Breakout

Sequestration Flight Delays Not Hitting Airline Stocks…Yet

Jeff Macke
Breakout

Starting Sunday the Federal Aviation Administration (FAA) was forced to cut spending by 10% as a result of forced sequestration cuts. According to Reuters the cuts have already resulted in delays of more than an hour in New York with more delays to come at other hub airports.

This sounds exactly like any other Monday in the last 20 years of air travel. Regardless, FAA authorities swear these delays are different and the direct result of the sequester.

From an investment perspective, the question is whether or not the scorching hot stocks of the major airlines can withstand a service slowdown, even it isn't their fault (this time). Yahoo! Finance senior columnist Mike Santoli says the sector could hit an air pocket if the delays cause business travelers to consider alternatives to flying.

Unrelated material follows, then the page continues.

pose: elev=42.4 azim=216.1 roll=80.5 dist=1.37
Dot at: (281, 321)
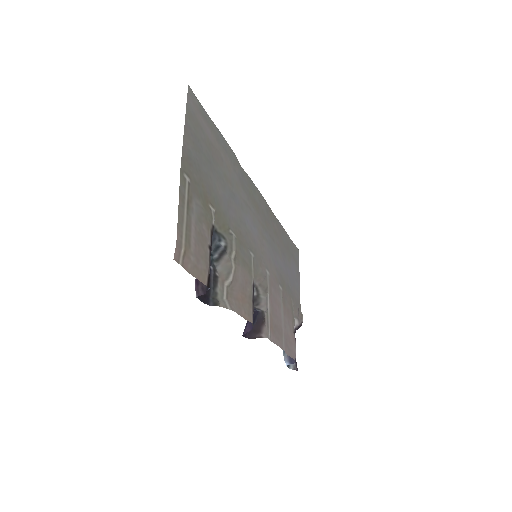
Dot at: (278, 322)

"The story with the airline stocks is pricing power," Santoli says in the attached video. The industry has reduced capacity on travel routes and has seen massive merger activity. That makes for more crowded flights and fewer alternatives for travelers who don't want to share an armrest. Historically these stocks are "not a great buy and hold business," understates Santoli, suggesting a pullback in the sector should be expected.

Entering afternoon trading on Monday, the delays are shorter than expected and the stocks aren't getting hit. United Continental (UAL) is down less than 1% and Delta (DAL) is actually having a nice rally. Both stocks are up about 30% already in 2013, suggesting trimming some profits is in order with or without delays driving away demand.

The mess has to flower beyond what people were expecting for the delays to hit the sector in Santoli's estimates. Expectations for smooth, on-time travel are generally extremely low. Until it's possible to definitively distinguish between a sequestration-based delay and business as usual, it's unlikely FAA cutbacks are going to be a catalyst for the stocks in either direction.